Buktinya, lebih banyak kapal barang milik asing yang beroperasi di perairan kita. Dan hingga sekarang kita cuma meninabobokan diri karena kita memiliki jenis kapal tradisional Phinisi. Kapal-kapal pencari ikan yang lalu lalang di perairan kita pun tidak mampu menandingi jumlah dan kualitas serta kecanggihan kapal-kapal asing yang menjarah jutaan ton ikan kita tiap tahunnya. Kita biarkan kapal-kapal asing menguras ikan kita, dalam nilai produksi miliaran dolar tiap tahunnya. Kita hanya bisa hitung kerugian, sebab kita sendiri tidak mampu memanfaatkannya secara optimal.

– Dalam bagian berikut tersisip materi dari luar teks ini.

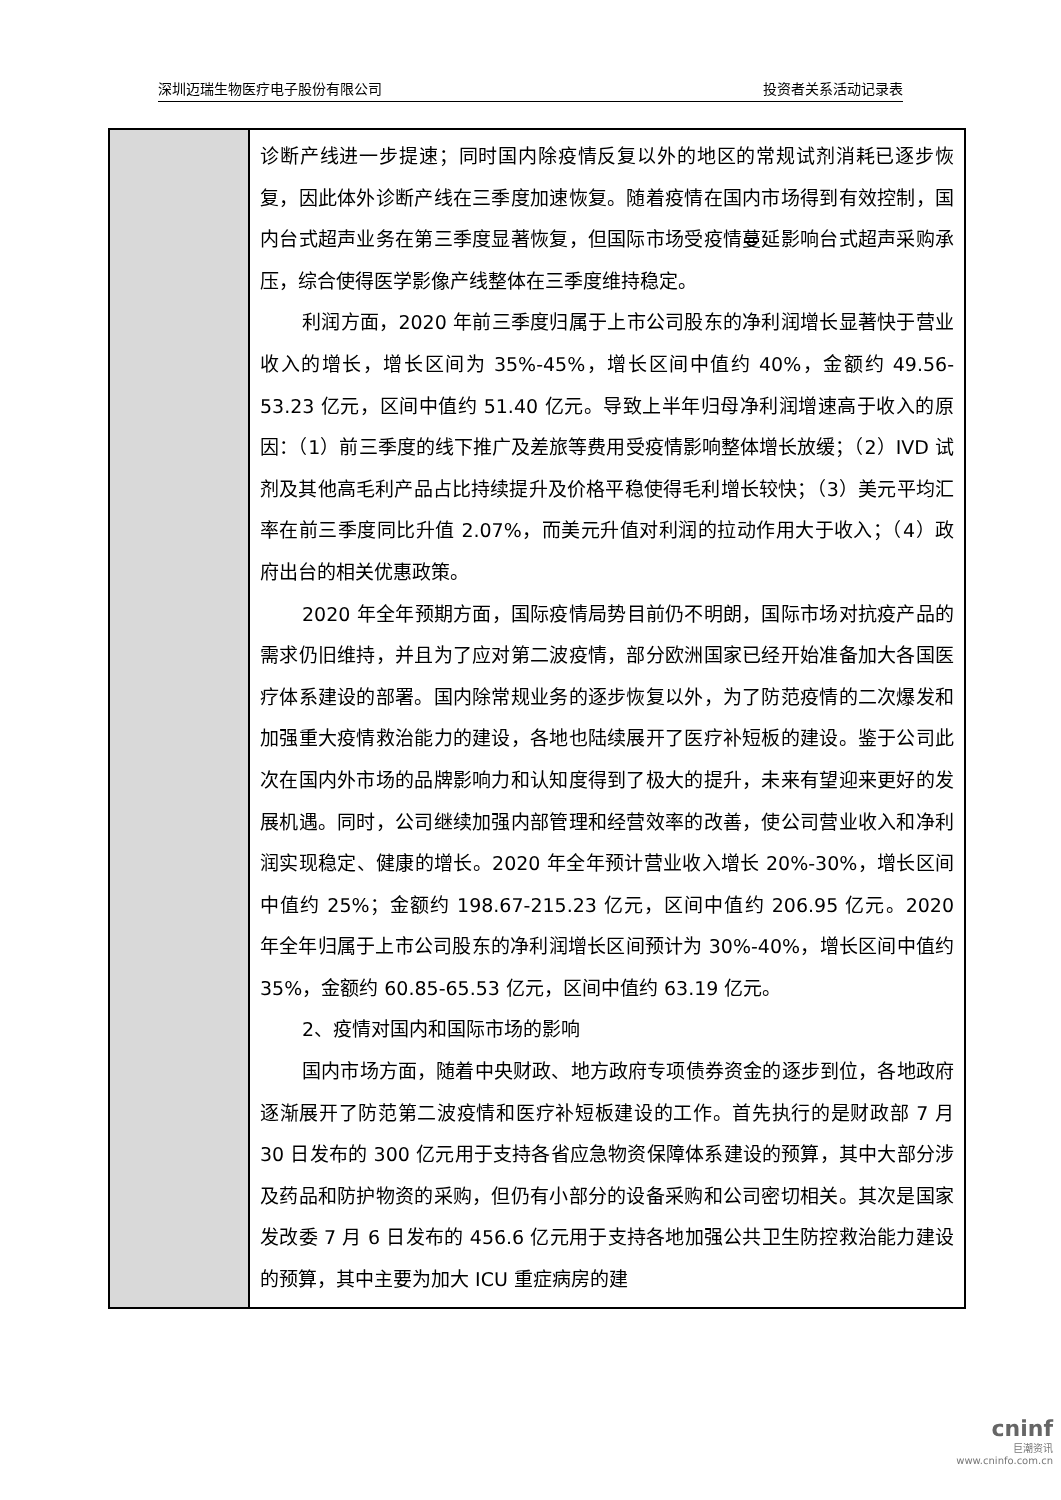深圳迈瑞生物医疗电子股份有限公司 投资者关系活动记录表
| | 诊断产线进一步提速；同时国内除疫情反复以外的地区的常规试剂消耗已逐步恢复，因此体外诊断产线在三季度加速恢复。随着疫情在国内市场得到有效控制，国内台式超声业务在第三季度显著恢复，但国际市场受疫情蔓延影响台式超声采购承压，综合使得医学影像产线整体在三季度维持稳定。 利润方面，2020 年前三季度归属于上市公司股东的净利润增长显著快于营业收入的增长，增长区间为 35%-45%，增长区间中值约 40%，金额约 49.56-53.23 亿元，区间中值约 51.40 亿元。导致上半年归母净利润增速高于收入的原因：（1）前三季度的线下推广及差旅等费用受疫情影响整体增长放缓；（2）IVD 试剂及其他高毛利产品占比持续提升及价格平稳使得毛利增长较快；（3）美元平均汇率在前三季度同比升值 2.07%，而美元升值对利润的拉动作用大于收入；（4）政府出台的相关优惠政策。 2020 年全年预期方面，国际疫情局势目前仍不明朗，国际市场对抗疫产品的需求仍旧维持，并且为了应对第二波疫情，部分欧洲国家已经开始准备加大各国医疗体系建设的部署。国内除常规业务的逐步恢复以外，为了防范疫情的二次爆发和加强重大疫情救治能力的建设，各地也陆续展开了医疗补短板的建设。鉴于公司此次在国内外市场的品牌影响力和认知度得到了极大的提升，未来有望迎来更好的发展机遇。同时，公司继续加强内部管理和经营效率的改善，使公司营业收入和净利润实现稳定、健康的增长。2020 年全年预计营业收入增长 20%-30%，增长区间中值约 25%；金额约 198.67-215.23 亿元，区间中值约 206.95 亿元。2020 年全年归属于上市公司股东的净利润增长区间预计为 30%-40%，增长区间中值约 35%，金额约 60.85-65.53 亿元，区间中值约 63.19 亿元。 2、疫情对国内和国际市场的影响 国内市场方面，随着中央财政、地方政府专项债券资金的逐步到位，各地政府逐渐展开了防范第二波疫情和医疗补短板建设的工作。首先执行的是财政部 7 月 30 日发布的 300 亿元用于支持各省应急物资保障体系建设的预算，其中大部分涉及药品和防护物资的采购，但仍有小部分的设备采购和公司密切相关。其次是国家发改委 7 月 6 日发布的 456.6 亿元用于支持各地加强公共卫生防控救治能力建设的预算，其中主要为加大 ICU 重症病房的建 |
cninf
巨潮资讯
www.cninfo.com.cn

Sudah sejak sekian tahun lalu sebagian dari kapal-kapal pesiar (cruise ships) ukuran sedang yang semula beroperasi di sekitar Laut Tengah dan Karibia, dioperasikan di Asia Timur, dengan pelabuhan-pelabuhan singgah utamanya antara lain Kuala Lumpur, Singapura dan Hongkong. Mereka meninggalkan Laut Tengah dan Karibia karena makin jenuhnya kedua perairan tersebut baik yang disebabkan pencemaran maupun menipisnya minat turis untuk bercengkerama di sana. Dan sudah sejak sekian tahun pula pelabuhan-pelabuhan Kuala Lumpur, Singapura dan Hongkong melengkapi diri dengan fasilitas-fasilitas khusus untuk kapal pesiar, termasuk untuk para penumpangnya. Dan para pembeli dan penyewa kapal pesiar dari Laut Tengah dan Karibia itu sesungguhnya menunggu-nunggu kapan mereka bisa beroperasi di sekitar Nusantara untuk menyinggahkan turis mereka di daerah-daerah tujuan wisata kita seperti Bali, Toraja, Jawa dan Sumatra, misalnya.
Walaupun Priok sudah memiliki pelabuhan khusus untuk kapal pesiar, dan hingga kini secara kontinu disinggahi kapal-kapal pesiar dari hampir semua penjuru dunia, tidak demikian halnya dengan Medan, Surabaya, atau Makassar. Apalagi pelabuhan-pelabuhan lain yang lebih kecil. Padahal sudah sejak sekitar 30 tahun lalu, pada permulaan tahun 1970-an kapal pesiar Prinsendam milik Holland America Line melayani perairan Indonesia secara reguler dengan pelabuhan-pelabuhan singgah Tanjung Priok, Medan, Padangbai (Bali) dan lain-lain. Di Medan para penumpang diberi kesempatan berwisata ke Danau Toba, di Semarang para turis singgah untuk melihat Yogyakarta dan Candi Borobudur. Namun semenjak terbakarnya Prinsendam di perairan antara Indonesia dan Filipina, Holland America Line tidak pernah melayani perairan Nusantara secara teratur lagi.
Sesungguhnya Indonesia mampu membuat kapal-kapal modern dan nyaman seperti kapal pesiar. Beberapa negara Skandinavia sekian tahun lalu pernah memesan beberapa kapal feri yang sekelas dengan kapal pesiar kepada salah sebuah pabrik kapal di Indonesia. Mengapa kemampuan ini tidak digunakan untuk membangun armada kapal pesiar yang memiliki potensi ekonomi besar di perairan Nusantara? Dunia menilai perairan kita ideal untuk diarungi kapal-kapal pesiar semenjak lama. Kenapa kita nyaris tak peduli?
Sumber:
Winarta Adisubrata, "Kapan Perairan Indonesia Jadi Ajang Wisata Kapal Pesiar Lagi?", Harian Sinar Harapan, 3 Maret 2002.